Other innovations are the ‘pusher’ engine and the twin, wingtip fins. Both these features offer aerodynamic advantages. With the VeriEzi Burt Rutan took the traditional aircraft configuration, as used on numerous aircraft from the Spitfire to the A380, completely changed it around and in the course of doing so, made it much better. The whole thing is a wonderful, organic creation. Balanced, logical and beautiful, a brilliant early effort from a man who has never stopped innovating.

Since the VariEze was prodced big aerospace manufacturing has adopted winglets as add ons to conventionally constructed wings. But this is just a 'bolt on' feature, in the VariEze the winglets also support the rudders and, because the rudders and other control surfaces are outside of the higher speed airflow developed by the propeller the aircraft is less directly subjected to changing its handling characteristics with different power settings. Rutan's winglets serve a dual purpose.
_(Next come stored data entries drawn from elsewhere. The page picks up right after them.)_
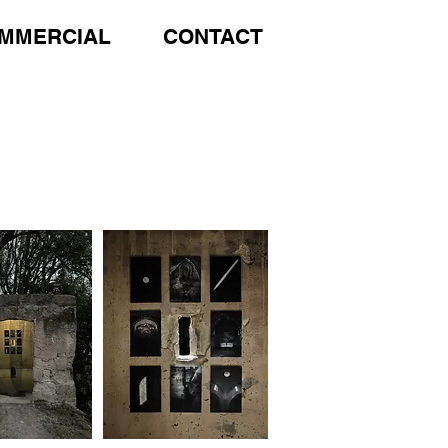
MMERCIAL
CONTACT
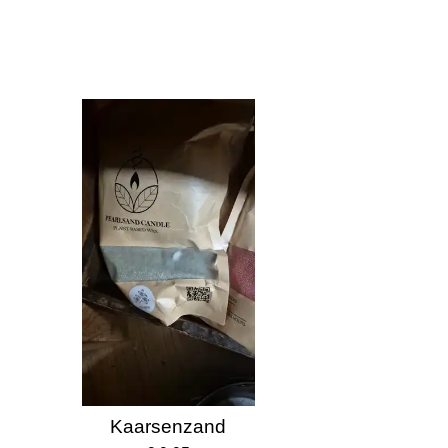
Kaarsenzand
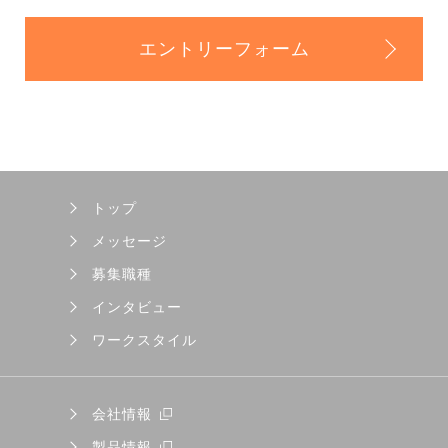
エントリーフォーム
トップ
メッセージ
募集職種
インタビュー
ワークスタイル
会社情報
製品情報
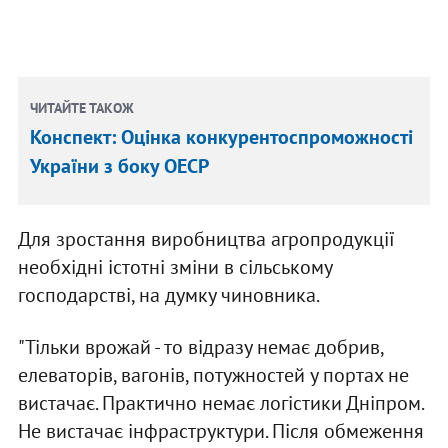
ЧИТАЙТЕ ТАКОЖ
Конспект: Оцінка конкурентоспроможності
України з боку ОЕСР
Для зростання виробництва агропродукції
необхідні істотні зміни в сільському
господарстві, на думку чиновника.
"Тільки врожай - то відразу немає добрив,
елеваторів, вагонів, потужностей у портах не
вистачає. Практично немає логістики Дніпром.
Не вистачає інфраструктури. Після обмеження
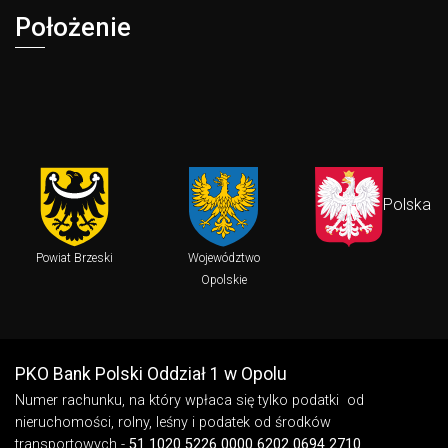
Położenie
Polska
Powiat Brzeski
Województwo
Opolskie
Stopka - informacje dodatkowe
PKO Bank Polski Oddział 1 w Opolu
Numer rachunku, na który wpłaca się tylko podatki od
nieruchomości, rolny, leśny i podatek od środków
transportowych -
51 1020 5226 0000 6202 0694 2710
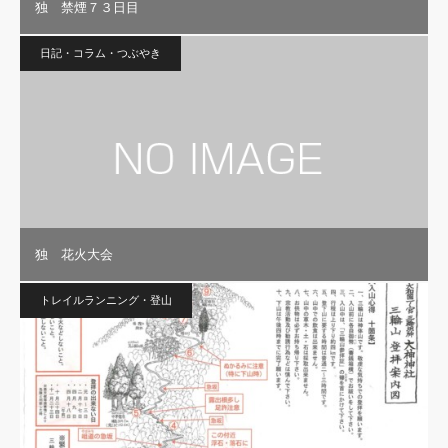
独 禁煙７３日目
日記・コラム・つぶやき
独 花火大会
トレイルランニング・登山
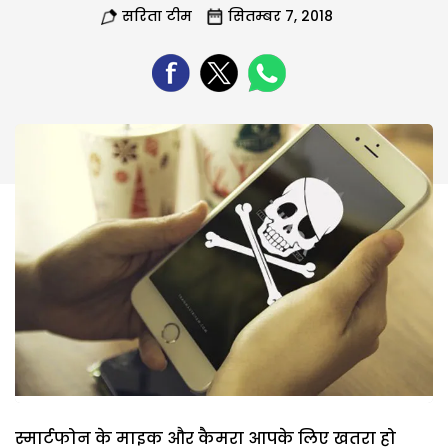
सरिता टीम
सितम्बर 7, 2018
स्मार्टफोन के माइक और कैमरा आपके लिए खतरा हो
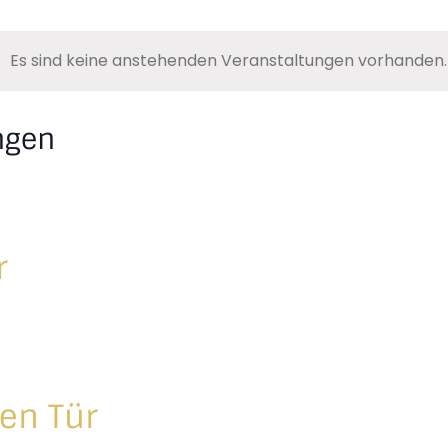
Es sind keine anstehenden Veranstaltungen vorhanden.
ngen
r
nen Tür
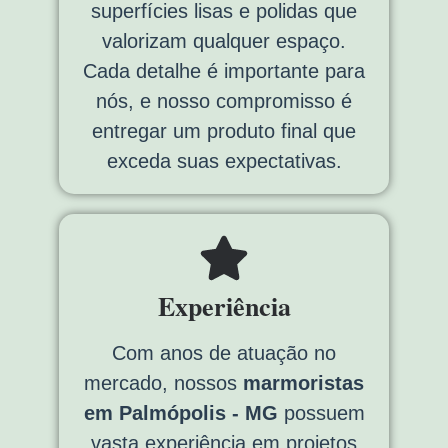
superfícies lisas e polidas que
valorizam qualquer espaço.
Cada detalhe é importante para
nós, e nosso compromisso é
entregar um produto final que
exceda suas expectativas.
Experiência
Com anos de atuação no
mercado, nossos
marmoristas
em Palmópolis - MG
possuem
vasta experiência em projetos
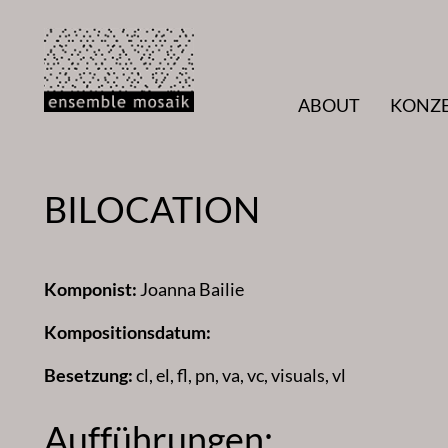
Zum
Inhalt
springen
ABOUT
KONZ
BILOCATION
Komponist:
Joanna Bailie
Kompositionsdatum:
Besetzung:
cl, el, fl, pn, va, vc, visuals, vl
Aufführungen:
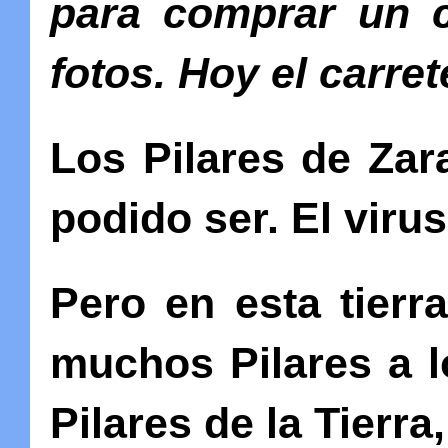
para comprar un c
fotos. Hoy el carrete
Los Pilares de Zar
podido ser. El viru
Pero en esta tierr
muchos Pilares a l
Pilares de la Tierra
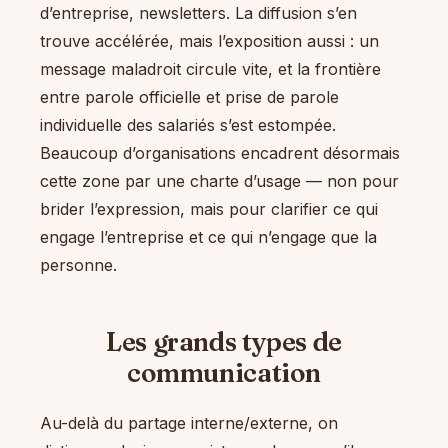
d’entreprise, newsletters. La diffusion s’en
trouve accélérée, mais l’exposition aussi : un
message maladroit circule vite, et la frontière
entre parole officielle et prise de parole
individuelle des salariés s’est estompée.
Beaucoup d’organisations encadrent désormais
cette zone par une charte d’usage — non pour
brider l’expression, mais pour clarifier ce qui
engage l’entreprise et ce qui n’engage que la
personne.
Les grands types de
communication
Au-delà du partage interne/externe, on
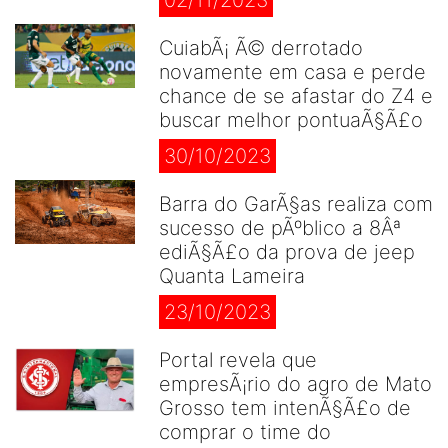
02/11/2023
CuiabÃ¡ Ã© derrotado
novamente em casa e perde
chance de se afastar do Z4 e
buscar melhor pontuaÃ§Ã£o
30/10/2023
Barra do GarÃ§as realiza com
sucesso de pÃºblico a 8Âª
ediÃ§Ã£o da prova de jeep
Quanta Lameira
23/10/2023
Portal revela que
empresÃ¡rio do agro de Mato
Grosso tem intenÃ§Ã£o de
comprar o time do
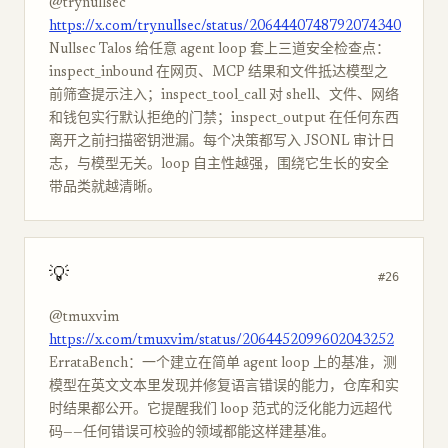
@trynullsec
https://x.com/trynullsec/status/2064440748792074340
Nullsec Talos 给任意 agent loop 套上三道安全检查点：
inspect_inbound 在网页、MCP 结果和文件抵达模型之
前筛查提示注入；inspect_tool_call 对 shell、文件、网络
和钱包实行默认拒绝的门禁；inspect_output 在任何东西
离开之前扫描密钥泄漏。每个决策都写入 JSONL 审计日
志，与模型无关。loop 自主性越强，围绕它生长的安全
带品类就越清晰。
💡
#26
@tmuxvim
https://x.com/tmuxvim/status/2064452099602043252
ErrataBench：一个建立在简单 agent loop 上的基准，测
模型在英文文本里发现并修复语言错误的能力，仓库和实
时结果都公开。它提醒我们 loop 范式的泛化能力远超代
码——任何错误可校验的领域都能这样建基准。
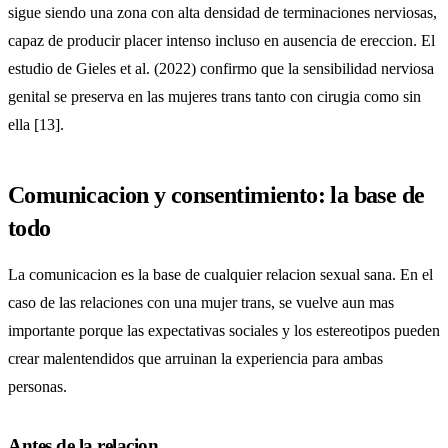
sigue siendo una zona con alta densidad de terminaciones nerviosas,
capaz de producir placer intenso incluso en ausencia de ereccion. El
estudio de Gieles et al. (2022) confirmo que la sensibilidad nerviosa
genital se preserva en las mujeres trans tanto con cirugia como sin
ella [13].
Comunicacion y consentimiento: la base de
todo
La comunicacion es la base de cualquier relacion sexual sana. En el
caso de las relaciones con una mujer trans, se vuelve aun mas
importante porque las expectativas sociales y los estereotipos pueden
crear malentendidos que arruinan la experiencia para ambas
personas.
Antes de la relacion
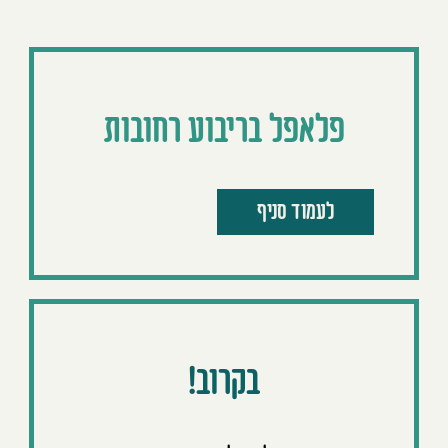
פלאפל בריבוע רחובות
לעמוד סניף
בקרוב!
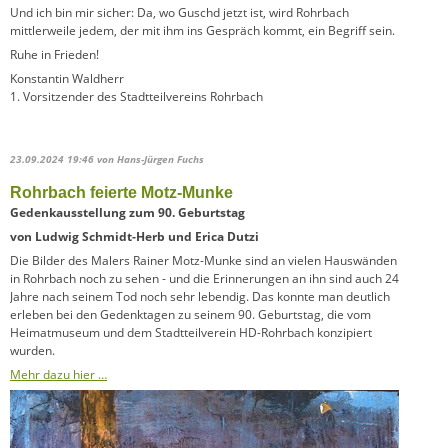
Und ich bin mir sicher: Da, wo Guschd jetzt ist, wird Rohrbach
mittlerweile jedem, der mit ihm ins Gespräch kommt, ein Begriff sein.
Ruhe in Frieden!
Konstantin Waldherr
1. Vorsitzender des Stadtteilvereins Rohrbach
23.09.2024 19:46
von Hans-Jürgen Fuchs
Rohrbach feierte Motz-Munke
Gedenkausstellung zum 90. Geburtstag
von Ludwig Schmidt-Herb und Erica Dutzi
Die Bilder des Malers Rainer Motz-Munke sind an vielen Hauswänden
in Rohrbach noch zu sehen - und die Erinnerungen an ihn sind auch 24
Jahre nach seinem Tod noch sehr lebendig. Das konnte man deutlich
erleben bei den Gedenktagen zu seinem 90. Geburtstag, die vom
Heimatmuseum und dem Stadtteilverein HD-Rohrbach konzipiert
wurden.
Mehr dazu hier …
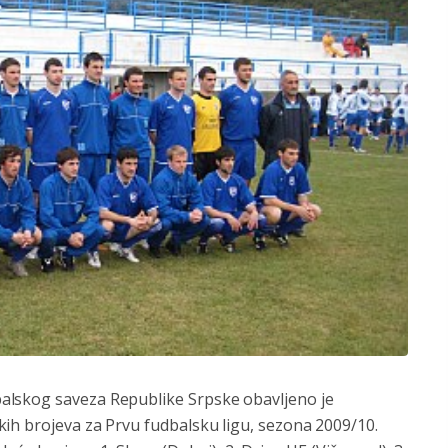
alskog saveza Republike Srpske obavljeno je
kih brojeva za Prvu fudbalsku ligu, sezona 2009/10.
The image below shows SpaceShip One being carried aloft by its mothership. Tucked in close behind is the Beech Starship, another of Rutan's designs.

SS1, Space Ship One is Rutan’s greatest achievement thus far, (but he’s still only 66) and would have been sufficient to make him one of Heinlein’s people. Back in the day when Heinlein was writing his first stories, engineering was done very differently. In some respects it was all done the Burt Rutan way. Men such as Willy Messerschmitt and DeHavilland had their names on the aeroplanes they made, and their style all over them. As we moved into the 1960s aircraft design became institutionalised, immensely expensive and the work of huge teams. Aircraft were no longer designed by, or even especially associated with single individuals.

With the very high cost  came conservative configurations, design refinement, not revolution. Improvements, none the less, but expensive solutions to well understood problems. Rutan always been on the cutting edge.  “Any fool can find a difficult, complicated and expensive solution to a problem, but it takes somebody really smart to find a very simple solution.” For Burt Rutan. simplicate, and add lightness are mandatory.

Another Rutan hallmark is to design inherent stability into the aircraft's configuration, as with the swept wings of the VeriEze. On SS1 Rutan came up with a huge innovation for re-entry, the Shuttle is pedestrian by comparison.  He came up with a revolutionary way of turning a super streamlined hypersonic rocket plane into a high drag, stable, re-entry vehicle.

This image shows SS1 at apogee, adopting ‘Feather mode’. This mode is taken up after it has achieved its maximum altitude, and is outside most of the atmosphere. Re-entry, from similair speeds that SS1 achieves, was done the conventional way in the government funded X15. It used ablative heat resistant materials and precision guidance by an automatic flight control system. By contrast, SS1, in feather mode, is inherently stable, neither the pilot, or an automatic guidance system has anything to do while the aircraft re-enters the atmosphere. It decelerates from over 2,300 miles per hour, at 367,000ft, to a few hundred miles an hour by around 50,000ft. It is then 're-moded', out of feather, back to its standard configuration then glides down for a conventional, runway landng.

At a stroke Rutan knocked billions off the development budget. Developing automatic control systems is immensely expensive. It’s hard to overstate the value of this kind of innovative thinking.

Mike Melville, one of Rutan’s long time colleagues, someone who has worked with him since the VariEze days, became, the first SS1 astronaut. In the video below a system failure led to the loss of the primary attitude indicator, and this was during the boost phase. Melville maintained the craft in the correct attitude by monitoring the real world horizon in his peripheral vision. Now that's pretty hot stuff, even by the standards of one of Heinlein’s fictional heroes, it's seems that Rutan, as well as being a great innovator, can pick his pilots pretty well too.